Objective: The frequency of coronary heart disease (CHD) and stroke are increased in systemic lupus erythematosus (SLE), but the extent of the increase is uncertain. We sought to determine to what extent the increase could not be explained by common risk factors.
Methods: The participants at two SLE registries were assessed retrospectively for the baseline level of the Framingham study risk factors and for the presence of vascular outcomes: nonfatal myocardial infarction (MI), death due to CHD, overall CHD (nonfatal MI, death due to CHD, angina pectoris, and congestive heart failure due to CHD), and stroke. For each patient, the probability of the given outcome was estimated based on the individual's risk profile and the Framingham multiple logistic regression model, corrected for observed followup. Ninety-five percent confidence intervals (95% CIs) were estimated by bootstrap techniques.

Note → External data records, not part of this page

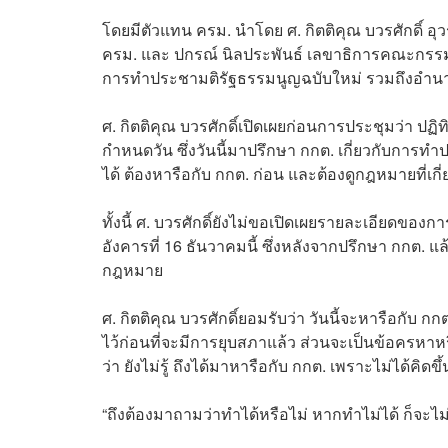
โดยมีตัวแทน ครม. นำโดย ศ. กิตติคุณ บวรศักดิ์ อ
ครม. และ ปกรณ์ นิลประพันธ์ เลขาธิการคณะกรรมกา
การทำประชามติรัฐธรรมนูญฉบับใหม่ รวมถึงอำน
ศ. กิตติคุณ บวรศักดิ์เปิดเผยก่อนการประชุมว่า ปฏ
กำหนดวัน ซึ่งวันนี้มาปรึกษา กกต. เกี่ยวกับการท
ได้ ต้องหารือกับ กกต. ก่อน และต้องดูกฎหมายที่เกี่
ทั้งนี้ ศ. บวรศักดิ์ยังไม่ขอเปิดเผยรายละเอียดของ
อังคารที่ 16 ธันวาคมนี้ ซึ่งหลังจากปรึกษา กกต. 
กฎหมาย
ศ. กิตติคุณ บวรศักดิ์ยอมรับว่า วันนี้จะหารือกับ ก
ไว้ก่อนที่จะมีการยุบสภาแล้ว ส่วนจะเป็นข้อครหาหรื
ว่า ยังไม่รู้ ถึงได้มาหารือกับ กกต. เพราะไม่ได้คิด
“ถึงต้องมาถามว่าทำได้หรือไม่ หากทำไม่ได้ ก็จะไม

Results: Of 296 SLE patients, 33 with a vascular event prior to baseline were excluded. Of the 263 remaining patients, 34 had CHD events (17 nonfatal MIs, 12 CHD deaths) and 16 had strokes over a mean followup period of 8.6 years. After controlling for common risk factors at baseline, the increase in relative risk for these outcomes was 10.1 for nonfatal MI (95% CI 5.8-15.6), 17.0 for death due to CHD (95% CI 8.1-29.7), 7.5 for overall CHD (95% CI 5.1-10.4), and 7.9 for stroke (95% CI 4.0-13.6).
Conclusion: There is a substantial and statistically significant increase in CHD and stroke in SLE that cannot be fully explained by traditional Framingham risk factors alone.